Dalam berbagai rujukan atau dokomen hukum serta catatan monitoring hak asasi manusia, Ryamizard lanjutnya, pernah mendukung secara tidak langsung tindakan pelanggaran HAM, anti HAM dan demokrasi dalam kasus pembunuhan Mantan Ketua Presidium Dewan Papua Dortheys Hiyo Eluay di Papua pada tahun 2003.
Ryamizard kata Haris juga menolak rekomendasi penghentian operasi militer di Aceh tahun 2004 dan sejumlah pernyataan yang tidak menjunjung dan menghormati HAM dan Demokrasi.
Haris mengaku ingat Ryamizard pernah berbicara bahwa HAM dan Demokrasi adalah ancaman NKRI.
Seharusnya, lanjut Haris, pembentukan kabinet tidak berdasarkan politik balas budi. Memperhatikan standar dan prinsip Hak Asasi Manusia sangatlah penting dalam penyusunan kabinet yang akan bekerja selama lima tahun kedepan.
Presiden Jokowi tambahnya telah mengkhianati trias obligasi negara dalam pemenuhan, perlindungan dan penghormatan HAM dengan memberikan jabatan publik kepada individu yang memiliki jejak rekam HAM yang buruk.
Haris Azhar menegaskan, "Membangun preseden penegakan hukum yang teruji dan menunjukan tidak diskriminatif , dia harus membuktikan itu hak asasi manusia, korupsi kalau dia ingin memelihara kepercayaan publik dia harus menunjukkan itu."
Sementara, Indonesia corruption Watch (ICW) lembaga yang menyoroti masalah korupsi juga kecewa dengan keputusan presiden Jokowi yang menempatkan politisi PDI perjuangan, Yosanna Laoly sebagai Menteri Hukum dan HAM.

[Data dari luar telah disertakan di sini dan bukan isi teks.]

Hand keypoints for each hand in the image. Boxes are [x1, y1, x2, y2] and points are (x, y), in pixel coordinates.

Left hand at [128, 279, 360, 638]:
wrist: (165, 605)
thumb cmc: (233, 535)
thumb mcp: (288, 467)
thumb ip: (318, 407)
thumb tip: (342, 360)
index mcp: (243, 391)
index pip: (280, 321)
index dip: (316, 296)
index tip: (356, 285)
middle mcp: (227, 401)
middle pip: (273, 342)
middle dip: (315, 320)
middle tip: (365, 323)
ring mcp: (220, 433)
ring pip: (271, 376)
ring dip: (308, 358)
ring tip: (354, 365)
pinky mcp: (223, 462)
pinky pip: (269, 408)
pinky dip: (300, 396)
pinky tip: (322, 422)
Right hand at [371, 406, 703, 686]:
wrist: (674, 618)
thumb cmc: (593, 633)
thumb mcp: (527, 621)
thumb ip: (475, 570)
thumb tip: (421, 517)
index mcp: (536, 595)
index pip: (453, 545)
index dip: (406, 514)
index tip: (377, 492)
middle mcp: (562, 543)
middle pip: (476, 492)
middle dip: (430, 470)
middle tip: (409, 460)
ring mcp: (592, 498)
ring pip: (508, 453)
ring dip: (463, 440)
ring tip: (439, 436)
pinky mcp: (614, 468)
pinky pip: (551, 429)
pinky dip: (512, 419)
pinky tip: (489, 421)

Menurut Peneliti ICW, Ade Irawan, Jokowi seharusnya bisa menunjuk seseorang untuk mengisi pos kementerian ini bukan dari kalangan partai politik. Seharusnya, posisi menteri Hukum dan HAM diisi oleh orang -orang yang bebas dari kepentingan dan politik transaksional.
Posisi Menteri Hukum dan HAM berasal dari Partai Politik tidak berbeda pada masa pemerintahan presiden Susilo Bambang Yudhoyono.

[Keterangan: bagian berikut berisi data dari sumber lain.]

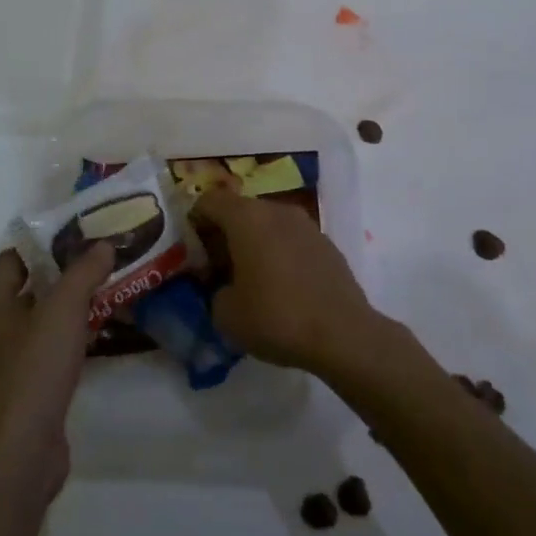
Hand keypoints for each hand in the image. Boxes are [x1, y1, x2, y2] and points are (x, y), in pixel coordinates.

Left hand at [0, 244, 110, 496]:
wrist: (17, 458)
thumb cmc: (32, 373)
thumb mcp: (62, 312)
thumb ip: (83, 273)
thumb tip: (103, 245)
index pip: (13, 258)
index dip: (45, 243)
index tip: (83, 234)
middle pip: (30, 287)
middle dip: (66, 272)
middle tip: (105, 258)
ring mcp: (8, 362)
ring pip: (43, 320)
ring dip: (74, 305)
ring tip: (112, 289)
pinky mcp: (27, 390)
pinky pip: (51, 350)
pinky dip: (74, 337)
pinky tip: (104, 333)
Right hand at [188, 190, 381, 375]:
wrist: (343, 334)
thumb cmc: (276, 317)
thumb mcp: (225, 314)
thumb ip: (213, 291)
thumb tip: (223, 286)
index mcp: (247, 217)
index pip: (209, 200)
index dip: (194, 222)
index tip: (192, 253)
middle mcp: (276, 210)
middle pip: (239, 210)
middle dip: (223, 235)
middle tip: (216, 269)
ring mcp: (305, 224)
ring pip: (267, 224)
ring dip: (253, 243)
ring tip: (249, 279)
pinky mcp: (326, 243)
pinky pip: (290, 239)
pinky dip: (278, 253)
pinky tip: (280, 286)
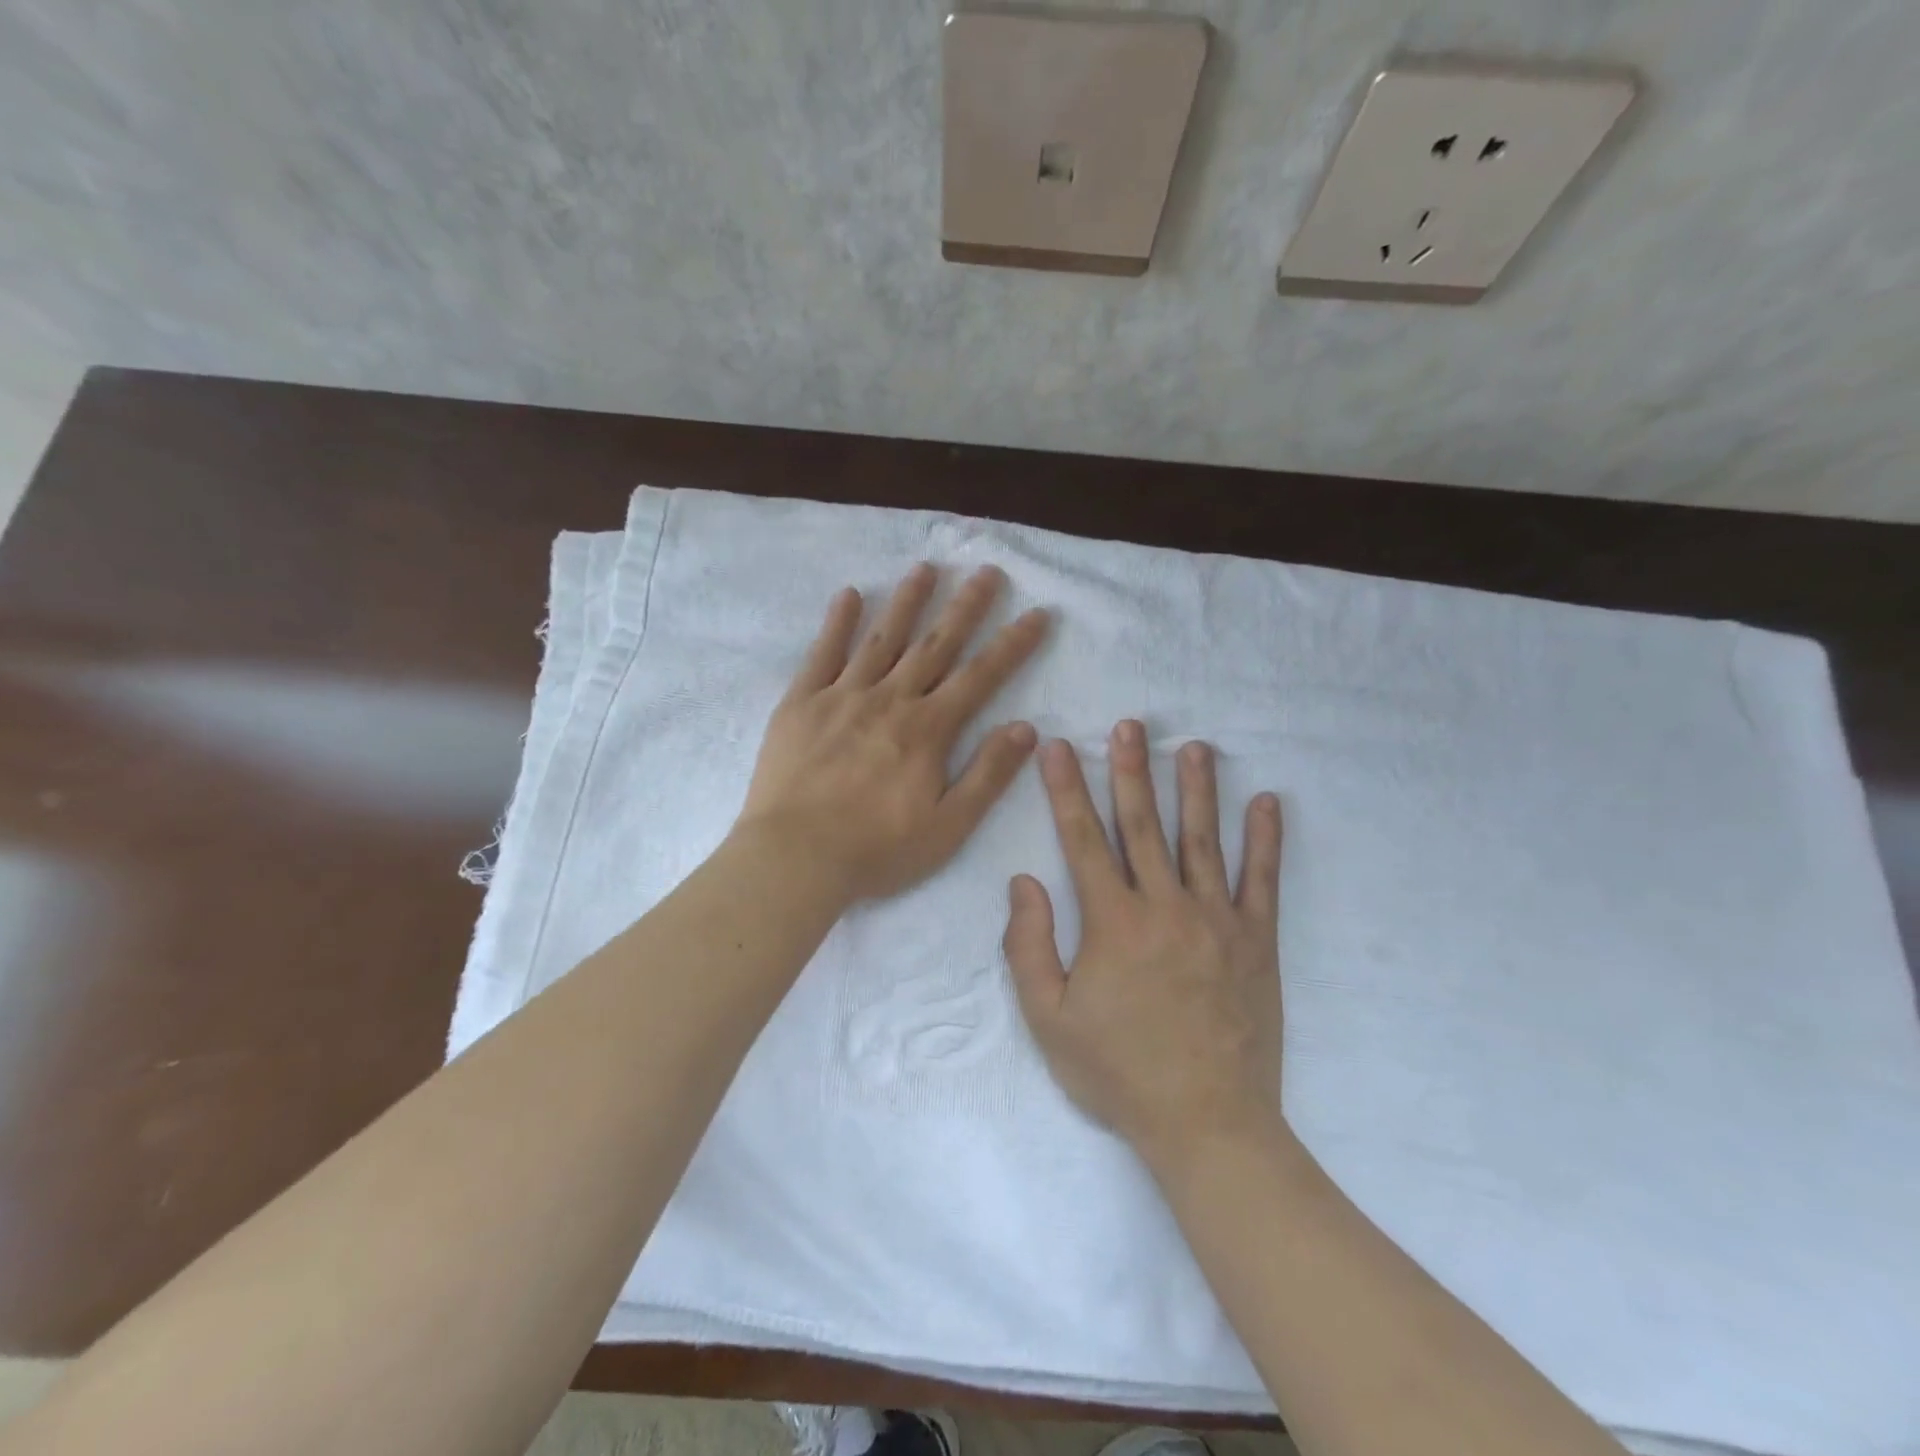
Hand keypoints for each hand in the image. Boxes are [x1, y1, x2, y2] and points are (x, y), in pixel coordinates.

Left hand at [738, 563, 1048, 902]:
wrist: (794, 858)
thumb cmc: (876, 850)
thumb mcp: (948, 826)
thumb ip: (988, 775)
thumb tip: (1026, 728)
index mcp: (928, 729)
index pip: (981, 676)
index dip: (1012, 644)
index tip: (1037, 613)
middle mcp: (890, 700)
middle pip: (935, 644)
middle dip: (965, 607)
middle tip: (986, 570)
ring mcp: (842, 696)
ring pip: (882, 638)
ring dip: (907, 602)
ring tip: (926, 568)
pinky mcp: (801, 703)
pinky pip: (822, 653)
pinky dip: (837, 622)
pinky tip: (849, 595)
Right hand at [1004, 721, 1284, 1173]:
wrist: (1207, 1123)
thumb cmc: (1119, 1072)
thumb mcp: (1049, 1019)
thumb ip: (1028, 946)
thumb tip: (1022, 881)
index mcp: (1112, 922)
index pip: (1083, 839)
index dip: (1067, 790)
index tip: (1060, 748)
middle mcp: (1164, 906)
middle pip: (1143, 825)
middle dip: (1131, 771)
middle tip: (1130, 726)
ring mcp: (1216, 919)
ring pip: (1202, 839)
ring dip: (1195, 789)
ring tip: (1193, 747)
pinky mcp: (1256, 940)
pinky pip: (1262, 880)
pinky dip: (1266, 839)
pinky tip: (1268, 802)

Biasanya menteri dari partai politik tambahnya kerap menjaga relasi dengan teman-temannya satu partai maupun teman lainnya walaupun mereka menjadi tersangka maupun terpidana kasus korupsi.
"Mengecewakan. Kami berharap menteri untuk urusan dalam pemberantasan korupsi tidak diisi oleh orang partai politik Karena punya potensi konflik kepentingan yang besar. Kalau jaksa agungnya juga tidak memenuhi harapan publik, maka menurut saya ini akan berat dalam urusan pemberantasan korupsi," tandas Ade Irawan.

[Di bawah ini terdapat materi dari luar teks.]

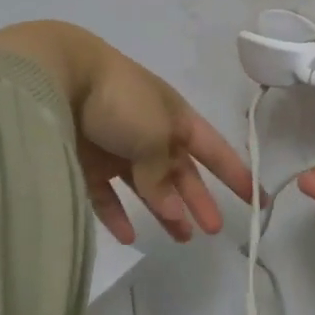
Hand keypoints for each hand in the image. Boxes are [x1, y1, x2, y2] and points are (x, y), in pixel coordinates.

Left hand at [0, 22, 254, 245]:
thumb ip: (164, 175)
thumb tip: (170, 207)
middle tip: (213, 229)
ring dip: (165, 210)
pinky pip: (107, 194)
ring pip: (146, 185)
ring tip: (181, 237)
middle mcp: (149, 131)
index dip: (235, 173)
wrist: (56, 77)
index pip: (213, 148)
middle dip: (198, 198)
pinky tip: (129, 236)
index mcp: (174, 116)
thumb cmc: (120, 101)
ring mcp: (115, 146)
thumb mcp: (155, 135)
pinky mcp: (85, 162)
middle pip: (180, 170)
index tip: (258, 199)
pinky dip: (118, 215)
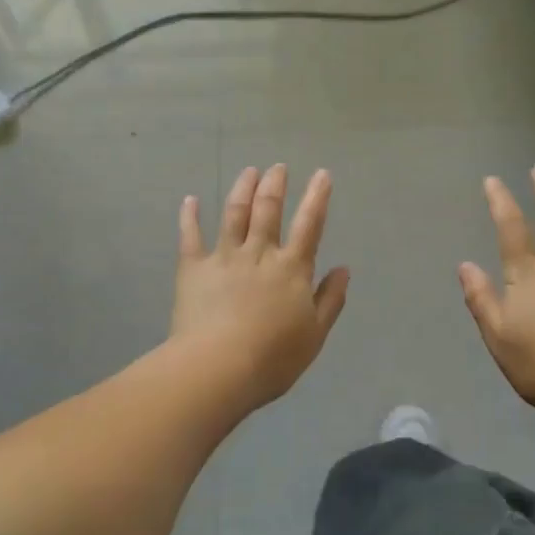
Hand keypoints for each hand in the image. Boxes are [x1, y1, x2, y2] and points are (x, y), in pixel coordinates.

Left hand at [173, 165, 350, 411]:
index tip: (322, 174)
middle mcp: (259, 253)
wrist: (219, 367)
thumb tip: (344, 269)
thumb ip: (330, 299)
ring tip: (249, 171)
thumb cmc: (273, 357)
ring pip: (234, 213)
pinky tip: (191, 200)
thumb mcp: (315, 334)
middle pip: (268, 209)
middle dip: (275, 185)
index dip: (317, 197)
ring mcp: (224, 257)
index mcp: (292, 268)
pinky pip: (191, 236)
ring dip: (242, 189)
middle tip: (278, 167)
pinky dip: (190, 216)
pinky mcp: (194, 268)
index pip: (309, 225)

Sebelumnya, Presiden Joko Widodo mengatakan proses pemilihan seleksi menteri dilakukan sangat hati-hati dan cermat. Dia menjamin, bahwa seluruh menteri yang ditunjuknya ini adalah orang-orang yang bersih.
Jokowi juga menjamin jika para menterinya punya kemampuan di bidangnya masing-masing. Selain itu, kata Jokowi, menteri-menteri ini juga punya manajerial dan jiwa kepemimpinan yang baik.
"Ke depan menjadi momentum pertaruhan kita sebagai bangsa yang merdeka, oleh sebab itu bekerja yang utama. Memang proses penetapan menteri ini saya lakukan dengan hati-hati dan cermat, ini menjadi keutamaan karena kabinet ini akan bekerja selama lima tahun dan kita ingin mendapatkan orang-orang yang terpilih, orang-orang yang bersih," demikian pernyataan Jokowi.